** Extrait fourni **
Le premier enjeu porte sur la capacité de l’Autorité de la concurrence à faire face à la hausse globale de l’activité dans l’ensemble du champ de ses missions.

L’alourdissement de la charge de travail se manifeste d’abord sur le plan des contrôles des opérations de concentration. D’après les réponses au questionnaire budgétaire, 284 opérations ont été notifiées en 2022 (contre 268 en 2021, soit un accroissement de 6 %). L’Autorité a rendu 257 décisions cette même année, avec une forte hausse du nombre des opérations faisant l’objet d’une analyse approfondie et nécessitant la constitution d’équipes de rapporteurs plus nombreux. Les statistiques communiquées donnent à penser que cette dynamique pourrait persister cette année, puisqu’au 1er septembre 2023, on dénombrait déjà 186 décisions rendues de contrôle des concentrations.

** Données fournies **
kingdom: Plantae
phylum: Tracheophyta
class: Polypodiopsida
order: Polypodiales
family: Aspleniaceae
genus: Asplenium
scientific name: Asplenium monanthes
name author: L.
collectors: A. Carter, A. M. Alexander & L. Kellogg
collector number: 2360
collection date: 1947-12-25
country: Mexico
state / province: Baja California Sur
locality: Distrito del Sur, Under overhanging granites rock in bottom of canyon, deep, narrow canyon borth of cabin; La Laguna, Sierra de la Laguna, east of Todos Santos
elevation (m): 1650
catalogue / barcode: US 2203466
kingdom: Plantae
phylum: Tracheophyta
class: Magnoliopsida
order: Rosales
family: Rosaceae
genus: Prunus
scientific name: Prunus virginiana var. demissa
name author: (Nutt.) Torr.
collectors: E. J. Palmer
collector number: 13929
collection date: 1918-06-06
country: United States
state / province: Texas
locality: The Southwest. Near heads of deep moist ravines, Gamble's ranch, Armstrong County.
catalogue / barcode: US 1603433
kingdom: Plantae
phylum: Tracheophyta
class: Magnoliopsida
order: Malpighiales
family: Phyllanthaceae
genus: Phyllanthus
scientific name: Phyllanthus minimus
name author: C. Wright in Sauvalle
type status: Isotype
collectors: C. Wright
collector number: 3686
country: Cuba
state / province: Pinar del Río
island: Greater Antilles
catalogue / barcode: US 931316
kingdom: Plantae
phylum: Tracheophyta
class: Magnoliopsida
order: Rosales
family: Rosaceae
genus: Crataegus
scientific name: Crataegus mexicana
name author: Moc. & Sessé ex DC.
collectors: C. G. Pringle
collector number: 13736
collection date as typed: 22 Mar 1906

** Consigne **
Recopiez l'extrait fourni en entier, sans rien y changer, s'il vous plaît.

** Corrigé **
Le premier enjeu porte sur la capacité de l’Autorité de la concurrence à faire face à la hausse globale de l’activité dans l’ensemble du champ de ses missions.

L’alourdissement de la charge de travail se manifeste d’abord sur le plan des contrôles des opérations de concentration. D’après les réponses au questionnaire budgétaire, 284 opérations ont été notifiées en 2022 (contre 268 en 2021, soit un accroissement de 6 %). L’Autorité a rendu 257 décisions cette même année, avec une forte hausse du nombre des opérations faisant l’objet d’une analyse approfondie et nécessitant la constitution d’équipes de rapporteurs plus nombreux. Les statistiques communiquées donnent à penser que cette dynamique pourrait persister cette année, puisqu’au 1er septembre 2023, on dénombrait déjà 186 décisions rendues de contrôle des concentrations.